Одиночество контактного человека. Дневники 1953–1998 годов - стр. 3
Таково свойство талантливого человека – он всегда больше самого себя.
Ничего не остается, как поблагодарить судьбу за эту дружбу. Сказать уже самому себе: «Да, старик, тебе повезло как надо».
Почему отец не связался с Аксеновым? Риторический вопрос. Тот, кто прошел через это время, вряд ли его осудит. Может, даже посочувствует – ведь разлука далась ему трудно. Душа, как он пишет, болела (запись от 18.4.80). Еще и еще раз он пытался разобраться: об этом свидетельствуют хотя бы разговоры со Ст. Рассадиным[5] (запись от 19.10.81).
Затем была встреча в Москве (запись от 24.11.89). Очень хотелось поговорить, но как? Появление Аксенова было шумным, людей вокруг него собиралось множество, отец и двое их общих друзей чувствовали себя статистами на этом «празднике возвращения». Впрочем, отец скорее радуется: ему кажется, что пропасть, девять лет их разделявшая, наконец преодолена.
Вот откуда эта легкость. Кажется, он освободился от того, что его тяготило. Теперь у него нет претензий и сетований. Есть лишь благодарность за то, что приятель был и будет.
Еще раз имя однокурсника возникает в связи с возможной поездкой в Америку. Разговаривая с Александром Межировым[6], отец вновь пребывает в смятении. Собеседник обвиняет его приятеля в «гапоновщине», а он думает о том, что тот «Вася», которого он знал и любил, «был щедрый и очень добрый».
Можно догадаться и о мыслях Василия Павловича. Как рассказывает Межиров, тот попросил его прочесть «Артиллерия бьет по своим». Ссориться не стал, но дал понять, что ситуация хорошо знакомая. Много лет назад сам поэт ее описал (запись от 18.6.91).
О дальнейшем дневник умалчивает. Возможно, потому, что не было ничего заслуживающего внимания. Два-три телефонных звонка во время аксеновских приездов в Москву, обещание непременно встретиться… Когда в двухтысячном году Василий Павлович приезжал в Петербург, отец после операции на мозге уже почти не вставал. Аксенову об этом рассказали; говорят, он грустно кивал, разводил руками, но нам не звонил.

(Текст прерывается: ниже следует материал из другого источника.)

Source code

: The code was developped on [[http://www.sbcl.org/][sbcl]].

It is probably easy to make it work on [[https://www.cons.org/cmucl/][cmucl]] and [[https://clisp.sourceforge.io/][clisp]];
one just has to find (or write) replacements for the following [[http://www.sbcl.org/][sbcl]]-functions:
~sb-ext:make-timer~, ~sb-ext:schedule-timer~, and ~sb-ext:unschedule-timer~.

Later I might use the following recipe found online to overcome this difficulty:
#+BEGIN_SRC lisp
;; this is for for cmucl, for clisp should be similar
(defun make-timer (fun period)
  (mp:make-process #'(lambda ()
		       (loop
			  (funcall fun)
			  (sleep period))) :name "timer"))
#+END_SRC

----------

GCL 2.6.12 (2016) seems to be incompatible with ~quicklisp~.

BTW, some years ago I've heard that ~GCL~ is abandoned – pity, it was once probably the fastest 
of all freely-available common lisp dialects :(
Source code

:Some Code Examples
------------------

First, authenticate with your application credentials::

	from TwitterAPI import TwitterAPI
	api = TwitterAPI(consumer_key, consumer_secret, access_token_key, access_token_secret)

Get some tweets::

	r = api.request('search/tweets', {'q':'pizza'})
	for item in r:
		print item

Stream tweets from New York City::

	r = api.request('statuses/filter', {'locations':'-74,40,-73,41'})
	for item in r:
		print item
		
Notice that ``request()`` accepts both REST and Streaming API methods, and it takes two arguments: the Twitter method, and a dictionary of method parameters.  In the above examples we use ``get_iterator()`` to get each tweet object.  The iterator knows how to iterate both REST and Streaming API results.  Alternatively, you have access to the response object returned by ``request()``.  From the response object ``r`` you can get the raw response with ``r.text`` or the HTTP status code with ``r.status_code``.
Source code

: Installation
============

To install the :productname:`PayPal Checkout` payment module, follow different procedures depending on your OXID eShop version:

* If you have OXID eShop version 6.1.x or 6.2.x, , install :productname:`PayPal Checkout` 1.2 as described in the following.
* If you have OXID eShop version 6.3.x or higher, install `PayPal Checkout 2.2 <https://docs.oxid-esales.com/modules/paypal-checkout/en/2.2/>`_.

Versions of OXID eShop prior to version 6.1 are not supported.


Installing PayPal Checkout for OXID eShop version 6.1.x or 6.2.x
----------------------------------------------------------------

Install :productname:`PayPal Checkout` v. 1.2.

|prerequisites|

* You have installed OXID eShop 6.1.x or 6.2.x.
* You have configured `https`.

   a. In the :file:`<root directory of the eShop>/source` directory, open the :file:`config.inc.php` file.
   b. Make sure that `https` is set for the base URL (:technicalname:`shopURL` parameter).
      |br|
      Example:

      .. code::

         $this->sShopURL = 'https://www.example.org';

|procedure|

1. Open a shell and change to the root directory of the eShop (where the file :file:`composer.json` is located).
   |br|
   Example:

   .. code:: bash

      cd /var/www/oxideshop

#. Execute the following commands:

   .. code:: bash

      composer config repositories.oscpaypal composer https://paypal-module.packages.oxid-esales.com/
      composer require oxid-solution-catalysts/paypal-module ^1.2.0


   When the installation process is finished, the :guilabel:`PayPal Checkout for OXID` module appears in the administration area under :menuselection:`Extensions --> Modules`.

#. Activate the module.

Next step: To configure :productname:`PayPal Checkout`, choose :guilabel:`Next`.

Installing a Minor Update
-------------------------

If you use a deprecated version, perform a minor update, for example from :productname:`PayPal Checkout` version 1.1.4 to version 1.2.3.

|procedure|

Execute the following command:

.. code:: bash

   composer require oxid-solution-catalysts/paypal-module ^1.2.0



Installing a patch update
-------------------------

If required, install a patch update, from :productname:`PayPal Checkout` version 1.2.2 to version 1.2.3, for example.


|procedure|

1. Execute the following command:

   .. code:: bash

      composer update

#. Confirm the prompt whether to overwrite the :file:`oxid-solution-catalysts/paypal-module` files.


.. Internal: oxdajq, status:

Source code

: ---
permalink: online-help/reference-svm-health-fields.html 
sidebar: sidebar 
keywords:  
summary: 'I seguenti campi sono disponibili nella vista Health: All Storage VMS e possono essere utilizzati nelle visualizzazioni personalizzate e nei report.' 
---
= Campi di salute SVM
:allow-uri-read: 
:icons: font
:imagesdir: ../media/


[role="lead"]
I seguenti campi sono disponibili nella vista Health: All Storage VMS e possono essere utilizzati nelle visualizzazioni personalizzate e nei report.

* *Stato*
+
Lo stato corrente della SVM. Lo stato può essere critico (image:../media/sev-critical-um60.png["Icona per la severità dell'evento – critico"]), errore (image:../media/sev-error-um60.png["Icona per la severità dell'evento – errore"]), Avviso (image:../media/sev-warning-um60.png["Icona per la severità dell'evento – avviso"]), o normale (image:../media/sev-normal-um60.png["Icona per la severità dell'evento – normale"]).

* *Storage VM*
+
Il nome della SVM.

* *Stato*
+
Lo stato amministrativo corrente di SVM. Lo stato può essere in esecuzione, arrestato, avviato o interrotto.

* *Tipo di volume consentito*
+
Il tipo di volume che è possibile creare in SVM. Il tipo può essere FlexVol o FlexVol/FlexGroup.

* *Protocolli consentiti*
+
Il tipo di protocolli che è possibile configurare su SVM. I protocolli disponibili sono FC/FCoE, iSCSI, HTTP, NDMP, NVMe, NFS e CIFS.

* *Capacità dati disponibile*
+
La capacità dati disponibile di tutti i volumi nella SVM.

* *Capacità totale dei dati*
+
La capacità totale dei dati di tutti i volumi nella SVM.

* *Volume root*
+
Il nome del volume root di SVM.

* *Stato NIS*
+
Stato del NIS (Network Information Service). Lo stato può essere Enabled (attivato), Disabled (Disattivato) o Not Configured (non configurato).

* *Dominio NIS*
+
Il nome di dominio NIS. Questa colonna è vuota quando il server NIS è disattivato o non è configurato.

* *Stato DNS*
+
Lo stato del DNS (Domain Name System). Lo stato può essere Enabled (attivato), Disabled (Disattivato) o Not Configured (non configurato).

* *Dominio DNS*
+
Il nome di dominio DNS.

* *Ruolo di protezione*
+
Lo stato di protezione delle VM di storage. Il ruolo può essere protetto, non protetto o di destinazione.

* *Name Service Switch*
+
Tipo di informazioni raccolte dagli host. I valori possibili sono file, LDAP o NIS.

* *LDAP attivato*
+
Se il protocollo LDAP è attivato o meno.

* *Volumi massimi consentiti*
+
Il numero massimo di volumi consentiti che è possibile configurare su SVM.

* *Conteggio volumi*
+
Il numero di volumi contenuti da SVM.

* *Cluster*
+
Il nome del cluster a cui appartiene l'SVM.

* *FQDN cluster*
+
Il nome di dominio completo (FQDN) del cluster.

Отчего кончается дружба? Сюжет почти аксеновский. Возможно даже, для их поколения основной. И, конечно, главный для его поздней прозы. Сколько раз он описывал эту перемену! Сперва – огонь и воодушевление, а потом угасание. Сначала – романтическое «мы», а затем скептическое «они».
Теперь по праву свидетеля – мои «пять копеек» в дополнение. Тем более что появление Аксенова в нашей коммуналке на Ракова, а потом в отдельной квартире на Большеохтинском проспекте было событием и для меня. Особенно впечатляла простота общения. Сколько бы мне ни было лет – пять или двадцать, – он всегда по телефону представлялся: «Вася». Меня это очень грело: казалось, я не сын друзей, а тоже друг.